Please don’t link to other sites. Just put your code here, so that people can immediately read it; be sure to clean up the code and reduce it to the absolute minimum to illustrate your question.

1 Like

Sure, I added the script but left the link for testing purposes, since it disallows .blend/.zip extensions here.

This is not really a minimal script. At the minimum, I’d expect it to use Python’s standard library math package (for sin/cos/decimal-to-radians/etc) and Blender’s mathutils for working with vectors and matrices. Pulling in a 3rd party library won’t make things easier to understan. Furthermore, it’ll save you from reimplementing functionality that Blender has built-in (like normalizing vectors). Names like el, K, inl etc. won’t help in understandability of your code either.

Asking for development help is fine, but please do it in a way that’s optimized to make it easy for people to help.

K, RT, el, inl, az are frequently used variables to represent camera matrix and I’ve already added comments in the code so I hope it won’t be a problem to understand. The code will be used elsewhere as a standard python script outside Blender environment as well, so using Blender libs wouldn’t be an option. As for numpy instead of Python math lib, that’s just a personal preference, wouldn’t make a difference to simplicity anyway, besides I don’t know how to use Python math. >.<

Just with a quick glance, I wonder if you actually retrieve the data from camera properly.

    F_MM = 50.  # Focal length
    SENSOR_SIZE_MM = 36.

To do this see the properties of the camera here.
https://docs.blender.org/api/current/bpy.types.Camera.html?highlight=camera#bpy.types.Camera.angle

Though I am not 100% familiar with your implementation, it would require extensive testing until the sweet spot is figured out. Best thing to do is to precalculate the result in some other API (eg: OpenGL, glm, kazmath, Blender3D mathutils etc) and then as having the input numbers and results ready, to try to break everything up until you pass the asserts.

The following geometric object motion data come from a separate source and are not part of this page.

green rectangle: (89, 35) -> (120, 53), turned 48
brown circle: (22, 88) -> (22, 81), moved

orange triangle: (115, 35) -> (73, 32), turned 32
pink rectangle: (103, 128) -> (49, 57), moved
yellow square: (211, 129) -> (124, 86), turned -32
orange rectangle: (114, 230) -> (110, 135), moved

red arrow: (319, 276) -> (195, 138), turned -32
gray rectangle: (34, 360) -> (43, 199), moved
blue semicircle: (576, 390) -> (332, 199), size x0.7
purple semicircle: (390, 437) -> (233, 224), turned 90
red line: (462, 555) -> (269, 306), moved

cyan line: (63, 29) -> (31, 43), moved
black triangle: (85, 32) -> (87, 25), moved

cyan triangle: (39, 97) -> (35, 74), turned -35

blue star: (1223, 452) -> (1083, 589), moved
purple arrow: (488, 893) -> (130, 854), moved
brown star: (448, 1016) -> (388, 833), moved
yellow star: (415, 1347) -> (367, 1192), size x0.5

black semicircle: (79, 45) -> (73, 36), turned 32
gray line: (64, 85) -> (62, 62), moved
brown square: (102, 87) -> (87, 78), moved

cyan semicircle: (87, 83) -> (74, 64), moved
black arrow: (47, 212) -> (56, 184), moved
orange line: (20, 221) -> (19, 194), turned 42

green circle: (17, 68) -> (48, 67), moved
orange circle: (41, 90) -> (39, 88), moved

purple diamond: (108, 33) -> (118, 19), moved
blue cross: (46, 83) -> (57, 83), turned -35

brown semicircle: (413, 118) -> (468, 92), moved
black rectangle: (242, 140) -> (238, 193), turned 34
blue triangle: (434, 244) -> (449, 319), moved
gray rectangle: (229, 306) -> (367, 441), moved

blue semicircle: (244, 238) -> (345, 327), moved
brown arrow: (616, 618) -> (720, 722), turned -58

Another point is to consider the strongest implementation of all (a fail safe) and make sure that you won’t miss any point.

> gluProject	(	objX , objY , objZ , model = None , proj = None , view = None )
https://www.khronos.org/registry/OpenGL-Refpages/gl2.1/xhtml/gluProject.xml
https://doxygen.reactos.org/d2/d0d/project_8c_source.html

param[4] is focal length 50, param[5] is sensor size 36, shouldn’t be a problem here. Should be one or more of the functions I implemented due to misunderstanding of the concept.